▶ Work order: Rewrite the items from the first line through the line containing "はちょっと丁寧な言い方です。", inclusive, replacing every occurrence of "Doostiha.IR" with "Doostiha.COM" and leaving everything else unchanged.

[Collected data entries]
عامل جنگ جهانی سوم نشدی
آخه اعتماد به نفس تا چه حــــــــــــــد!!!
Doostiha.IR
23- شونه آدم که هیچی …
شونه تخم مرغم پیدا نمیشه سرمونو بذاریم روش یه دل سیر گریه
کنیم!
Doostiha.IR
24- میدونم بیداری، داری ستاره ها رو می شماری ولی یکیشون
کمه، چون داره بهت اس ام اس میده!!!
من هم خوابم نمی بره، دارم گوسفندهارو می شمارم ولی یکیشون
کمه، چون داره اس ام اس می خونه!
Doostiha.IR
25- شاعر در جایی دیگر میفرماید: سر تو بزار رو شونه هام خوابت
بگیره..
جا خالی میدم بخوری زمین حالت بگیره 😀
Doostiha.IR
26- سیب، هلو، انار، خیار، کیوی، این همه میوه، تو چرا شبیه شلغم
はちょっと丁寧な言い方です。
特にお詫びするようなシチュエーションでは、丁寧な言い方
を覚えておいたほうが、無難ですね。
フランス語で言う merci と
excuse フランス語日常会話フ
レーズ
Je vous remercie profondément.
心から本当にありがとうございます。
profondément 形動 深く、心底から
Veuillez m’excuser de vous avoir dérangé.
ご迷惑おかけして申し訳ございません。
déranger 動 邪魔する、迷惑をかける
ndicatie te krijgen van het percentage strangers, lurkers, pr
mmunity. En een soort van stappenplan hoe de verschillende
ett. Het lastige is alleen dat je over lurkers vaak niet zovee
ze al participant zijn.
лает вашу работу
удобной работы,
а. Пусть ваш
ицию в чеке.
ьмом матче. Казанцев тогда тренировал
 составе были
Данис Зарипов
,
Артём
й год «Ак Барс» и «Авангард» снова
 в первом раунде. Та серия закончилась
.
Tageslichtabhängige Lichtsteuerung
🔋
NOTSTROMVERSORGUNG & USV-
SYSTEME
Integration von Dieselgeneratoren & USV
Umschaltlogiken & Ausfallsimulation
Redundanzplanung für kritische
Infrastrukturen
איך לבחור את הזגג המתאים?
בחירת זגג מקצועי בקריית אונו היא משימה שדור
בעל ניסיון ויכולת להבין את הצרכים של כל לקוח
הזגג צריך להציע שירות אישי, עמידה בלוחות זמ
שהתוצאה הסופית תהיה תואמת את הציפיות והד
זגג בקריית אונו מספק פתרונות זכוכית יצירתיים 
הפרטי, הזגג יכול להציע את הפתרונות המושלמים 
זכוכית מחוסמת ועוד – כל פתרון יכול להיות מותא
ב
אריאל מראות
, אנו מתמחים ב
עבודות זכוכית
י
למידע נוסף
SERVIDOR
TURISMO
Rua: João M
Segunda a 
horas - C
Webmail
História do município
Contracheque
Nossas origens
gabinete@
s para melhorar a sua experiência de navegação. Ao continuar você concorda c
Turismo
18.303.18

▶ Reply:
عامل جنگ جهانی سوم نشدی
آخه اعتماد به نفس تا چه حــــــــــــــد!!!
Doostiha.COM
23- شونه آدم که هیچی …
شونه تخم مرغم پیدا نمیشه سرمونو بذاریم روش یه دل سیر گریه
کنیم!
Doostiha.COM
24- میدونم بیداری، داری ستاره ها رو می شماری ولی یکیشون
کمه، چون داره بهت اس ام اس میده!!!
من هم خوابم نمی بره، دارم گوسفندهارو می شمارم ولی یکیشون
کمه، چون داره اس ام اس می خونه!
Doostiha.COM
25- شاعر در جایی دیگر میفرماید: سر تو بزار رو شونه هام خوابت
بگیره..
جا خالی میدم بخوری زمین حالت بگیره 😀
Doostiha.COM
26- سیب، هلو، انار، خیار، کیوی، این همه میوه، تو چرا شبیه شلغم
はちょっと丁寧な言い方です。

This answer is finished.